Uber est à la fois un symbole et un vecteur des nouveaux modèles économiques des plates-formes. L’entreprise a joué un rôle fondamental dans l’établissement d’un modèle fondé sur la rupture des relations de travail. Pourtant, elle n’a pas suffisamment perturbé le marché des transports que pour dégager des revenus suffisants avec ses services en covoiturage.
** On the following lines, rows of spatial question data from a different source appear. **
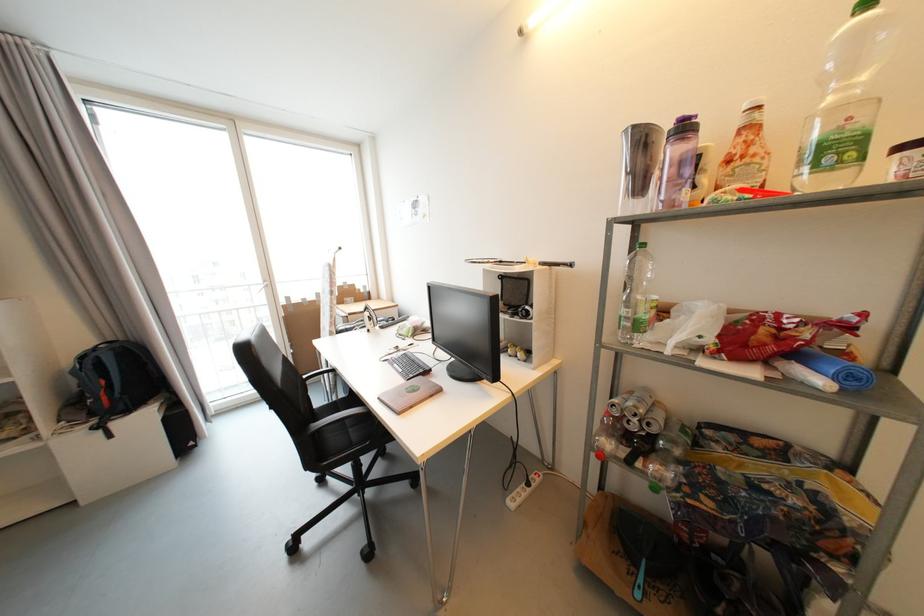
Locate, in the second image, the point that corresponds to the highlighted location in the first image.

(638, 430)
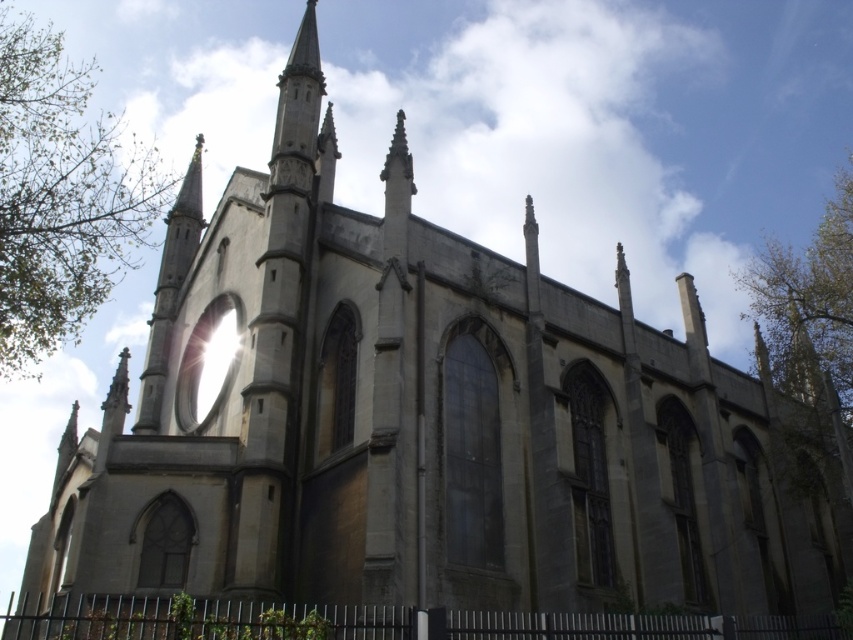
You are a visitor standing in front of the Gothic church and notice two green leafy trees in the scene. Which tree, the green leafy tree at left or the green leafy tree at upper right, appears larger in size?

The green leafy tree at left is bigger than the green leafy tree at upper right.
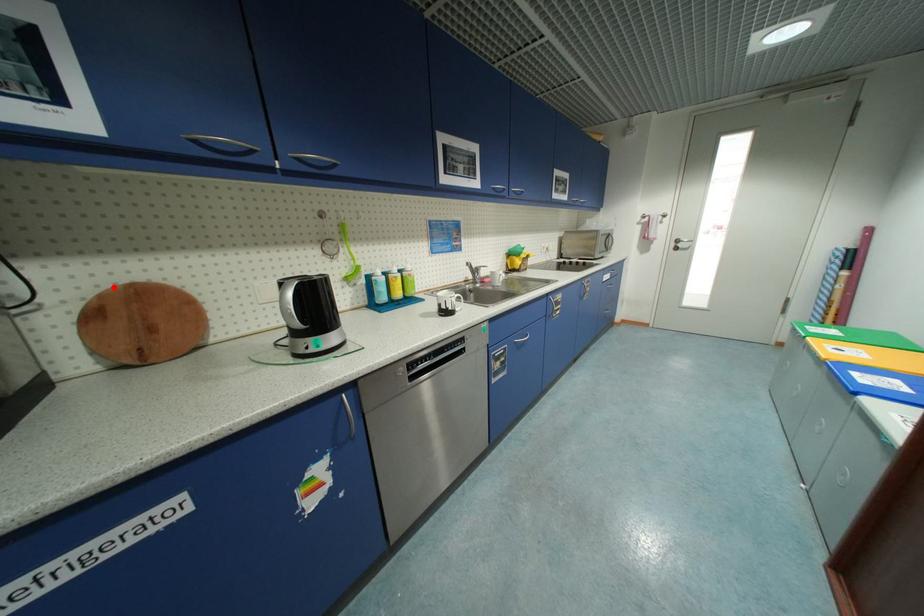
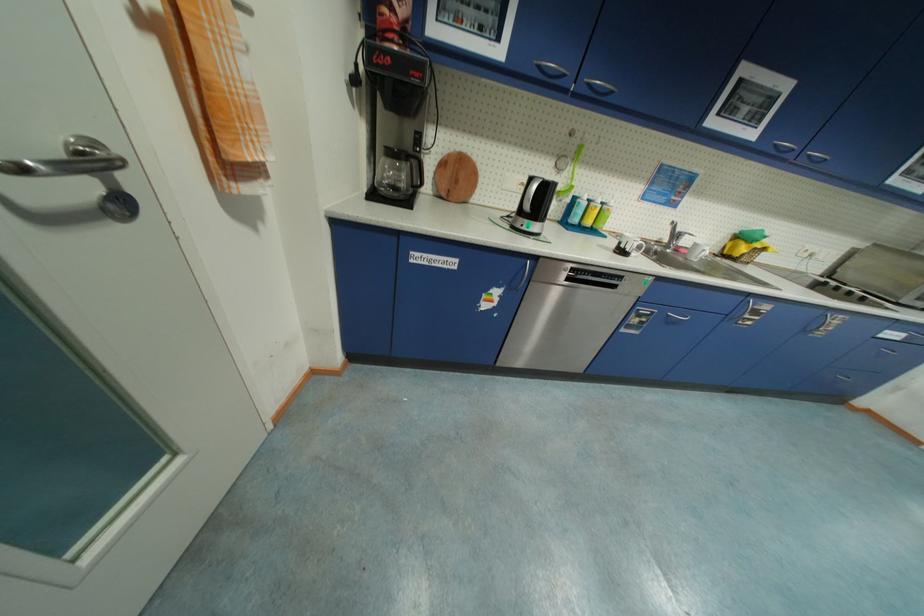
Question: I am providing you with two images of the same scene from different viewpoints. Image1 has a red point marked. In image2, the corresponding 3D location appears at what relative position? Reply with the corresponding letter.

Choices:
 (A) Closer
 (B) Farther

Answer: (A)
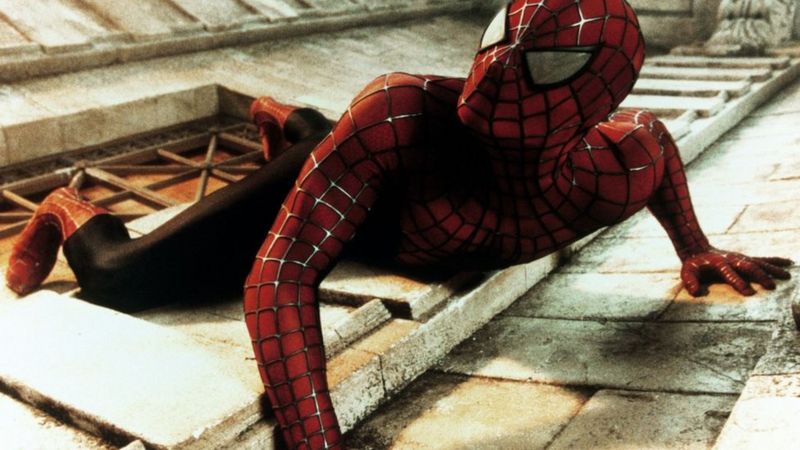
I want to click on eye hole, so click(x=541, y=70), click(x=493, y=28).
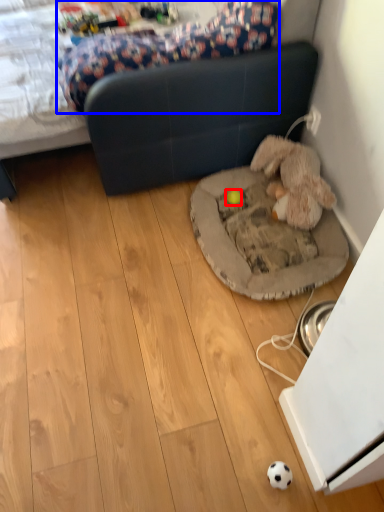
Question: Among these objects, which one is farthest to the camera, toy (highlighted by a red box) or mattress (highlighted by a blue box)?

Choices:
 (A) toy
 (B) mattress

Answer: (A)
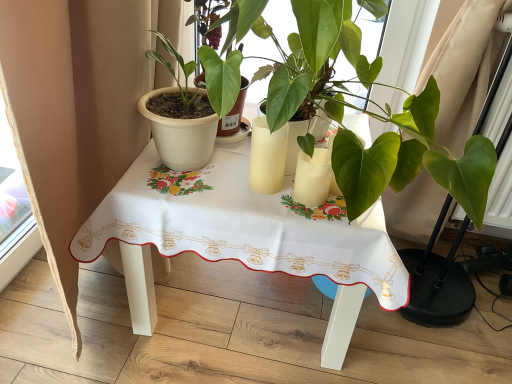
The width and height of the screenshot is (512, 384). I want to click on free space to the left of matte yellow glass at center, placed as the 1th candle holder when sorted from left to right, so click(x=195, y=177).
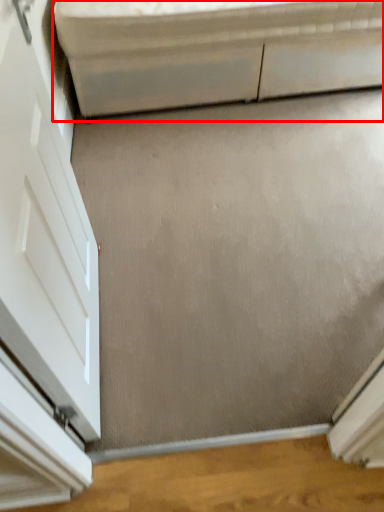
Question: From the image's perspective, what is the correct spatial positioning of furniture (annotated by the red box) in reference to door?

Choices:
 (A) above
 (B) below

Answer: (A)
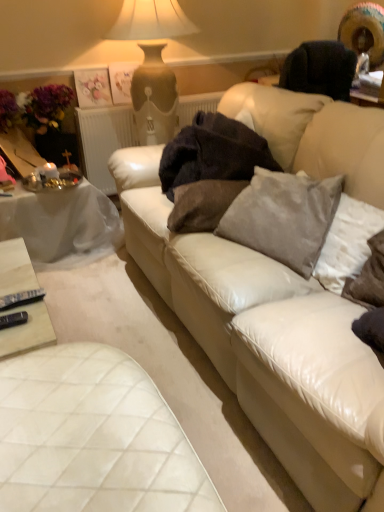
Question: Visually, is white textured radiator at upper center positioned to the left or to the right of white leather couch at center?

Choices:
 (A) left
 (B) right

Answer: (A)

Question: In the image, is white textured radiator at upper center positioned in front of or behind white leather couch at center?

Choices:
 (A) behind
 (B) front

Answer: (A)

Question: Which is farther from the white leather couch at center?

Choices:
 (A) white quilted leather table at lower left, which is the second table in back-to-front order
 (B) velvet gray pillow at center, placed as the 1th pillow when sorted from left to right
 (C) white textured radiator at upper center
 (D) gray velvety pillow at right, the third pillow positioned from the left
 (E) white cloth-covered table at left, placed as the 1th table when sorted from back to front

Answer: (C)

Question: Which object is the farthest from the gray velvet pillow at center, the second pillow viewed from the left?

Choices:
 (A) white textured radiator at upper center
 (B) white quilted leather table at lower left, placed as the 1th table when sorted from bottom to top
 (C) velvet gray pillow at center, placed as the 3th pillow when sorted from right to left
 (D) gray velvety pillow at right, the third pillow positioned from the left
 (E) dark woolen blanket at center

Answer: (A)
La résistance qu’Uber a rencontrée de la part des chauffeurs, des travailleurs et des collectivités a été déterminante dans la mise en place d’obstacles sur la voie de la rentabilité de l’entreprise.

Le mouvement syndical international se bat contre le modèle économique d’Uber et s’est organisé pour faire respecter les droits des travailleurs.

Uber passant d’une société privée à une société dont les actions seront échangées à la Bourse de New York, la CSI continuera de défendre le droit des conducteurs à un salaire stable, des heures régulières, des avantages sociaux, une sécurité sociale et tout autre avantage qu’un employeur qui se respecte est censé accorder à tous ceux qui permettent en fait à son entreprise de rester à flot.